▸ YOUR GOAL: Copy every record verbatim. Leave the pictures out.

▸ PROVIDED ENTRIES:

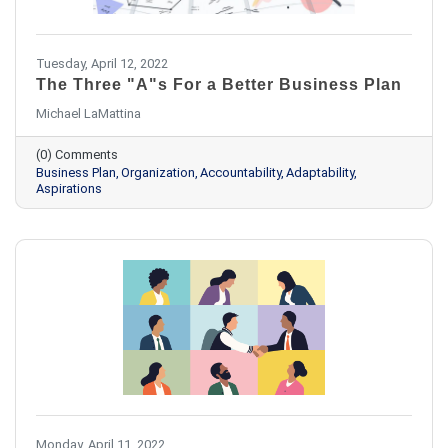
Tuesday, April 12, 2022
The Three "A"s For a Better Business Plan
Michael LaMattina
(0) Comments
Business Plan
Organization
Accountability
Adaptability
Aspirations
Monday, April 11, 2022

▸ RESPONSE BELOW:
Tuesday, April 12, 2022
The Three "A"s For a Better Business Plan
Michael LaMattina
(0) Comments
Business Plan
Organization
Accountability
Adaptability
Aspirations
Monday, April 11, 2022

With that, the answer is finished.